====== ПЕРЕЧЕНЬ ДАННЫХ
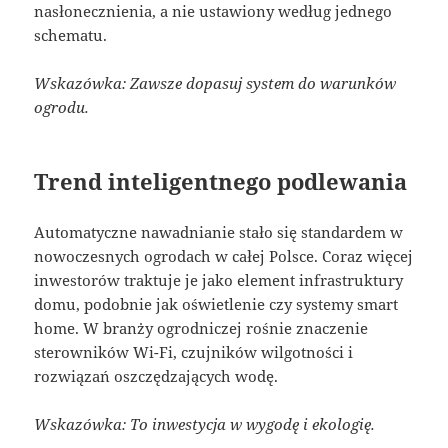
nasłonecznienia, a nie ustawiony według jednego
schematu.
Wskazówka: Zawsze dopasuj system do warunków
ogrodu.
Trend inteligentnego podlewania
Automatyczne nawadnianie stało się standardem w
nowoczesnych ogrodach w całej Polsce. Coraz więcej
inwestorów traktuje je jako element infrastruktury
domu, podobnie jak oświetlenie czy systemy smart
home. W branży ogrodniczej rośnie znaczenie
sterowników Wi-Fi, czujników wilgotności i
rozwiązań oszczędzających wodę.
Wskazówka: To inwestycja w wygodę i ekologię.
============
### ПИСЬМЕННОЕ ЗАДАНИЕ
Дословно процитируйте текст всех строк, приведенных выше. Изображения в ответ не включайте.

### ОТВЕТ
nasłonecznienia, a nie ustawiony według jednego
schematu.
Wskazówka: Zawsze dopasuj system do warunków
ogrodu.
Trend inteligentnego podlewania
Automatyczne nawadnianie stało się standardem w
nowoczesnych ogrodach w całej Polsce. Coraz więcej
inwestorów traktuje je jako element infrastruktury
domu, podobnie jak oświetlenie czy systemy smart
home. W branży ogrodniczej rośnie znaczenie
sterowników Wi-Fi, czujników wilgotności i
rozwiązań oszczędzających wodę.
Wskazówka: To inwestycja w wygodę i ekologię.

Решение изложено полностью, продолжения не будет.